Com assinalável economia narrativa, o gabinete da administradora hospitalar que chegou ao governo em 2018 só precisou de um parágrafo para explicar tudo: “A ministra da Saúde, Marta Temido, apresentou hoje a sua demissão ao primeiro-ministro por entender que deixou de ter condições para se manter no cargo.” Mais complicada fora a notícia, revelada horas antes pela TVI, de que uma grávida de nacionalidade indiana morrera quando estava a ser transportada entre os hospitais lisboetas de Santa Maria e de São Francisco Xavier, por ausência de vaga na unidade de neonatologia do principal hospital do país.
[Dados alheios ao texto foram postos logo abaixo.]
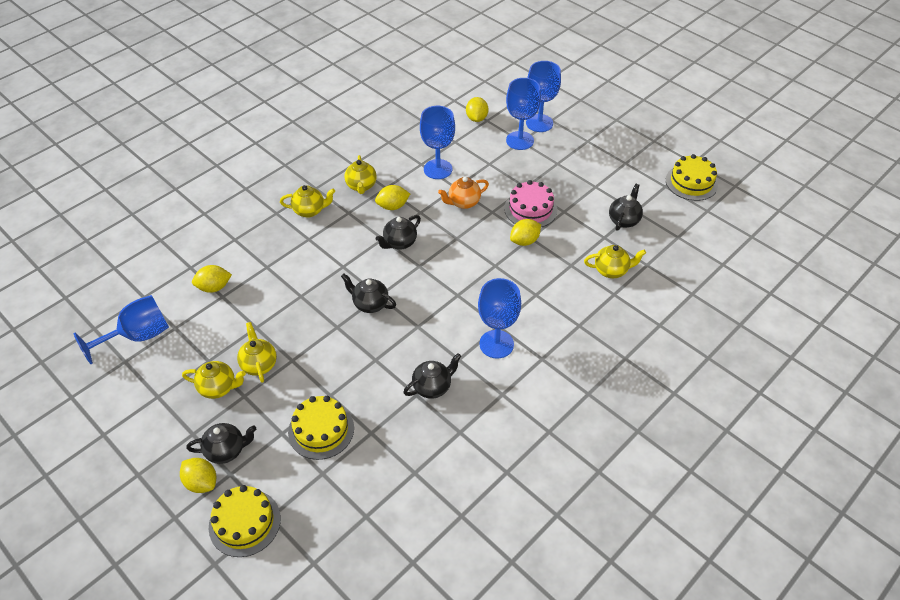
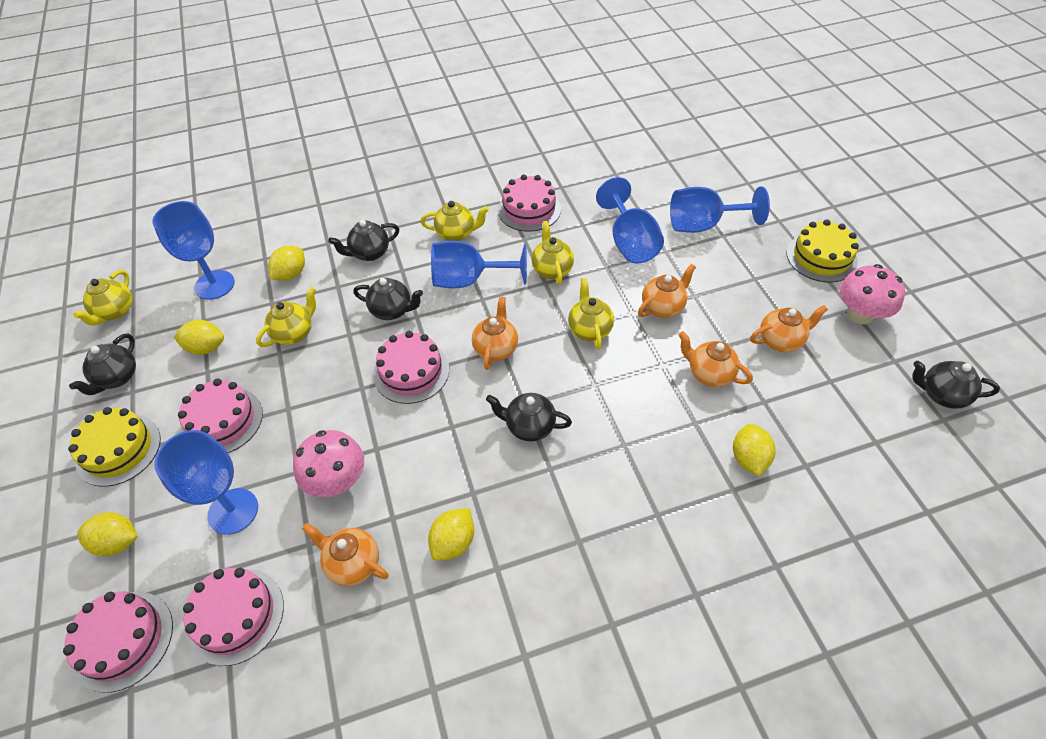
orange teapot: [438,177,489,209] = 1 -> [302,523,389,586] [472,296,518,370] [638,264,696,318] [678,331,753,387] [750,305,828,352] = 5
pink cake: [504,180,557,227] = 1 -> [63,591,173,693] [178,379,263,453] [183,568,284,666] [373,331,449,404] [498,175,561,232] = 5
pink mushroom: none = 0 -> [293,430,364,497] [840,264,905,324] = 2
yellow cake: [209,485,281,557] [288,396,354,460] [666,154,718,201] = 3 -> [68,407,161,487] [787,220,859,282] = 2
Para a ministra que os portugueses se habituaram a ver anunciar, às vezes com aparente frieza, dezenas ou até centenas de óbitos nas conferências de imprensa diárias de ponto de situação da pandemia de covid-19, a morte da mulher de 34 anos, grávida de 31 semanas, foi o que António Costa admitiu ser “a gota de água” para Marta Alexandra Fartura Braga Temido de Almeida Simões, nascida há 48 anos em Coimbra. Sendo certo que, ao contrário da frase atribuída a Estaline, a morte de alguém pode ser tragédia e estatística em simultâneo, terá sentido que desfechos tão funestos quanto o da capital poder-se-iam ter multiplicado no Verão horribilis do Serviço Nacional de Saúde, com urgências fechadas por falta de médicos e casos tão aberrantes quanto o da grávida do Seixal levada de madrugada para Santarém, e que acabou por ser mãe nas Caldas da Rainha.

Com quase quatro anos à frente do Ministério da Saúde - para os completar terá de ficar até 15 de Outubro -, Marta Temido destacou-se por muita retórica e não raras medidas contra privados, e pelo confronto permanente com sindicatos e ordens profissionais. Mas também por ter parecido destinada a mais altos voos.

Há um ano, no congresso do PS, em Portimão, onde recebeu o cartão de militante das mãos de António Costa, o secretário-geral (e primeiro-ministro) admitiu que a governante - tão capaz de gerar ódios quanto devoção - poderia entrar na corrida para lhe suceder. Talvez fosse uma “cortina de fumo” contra Pedro Nuno Santos, mas saltava aos olhos o fascínio da ala esquerda pela ministra que lidou com a pandemia e admitiu gostar de ouvir “A Internacional” (à qual chamou “Hino da CGTP”) quando está irritada.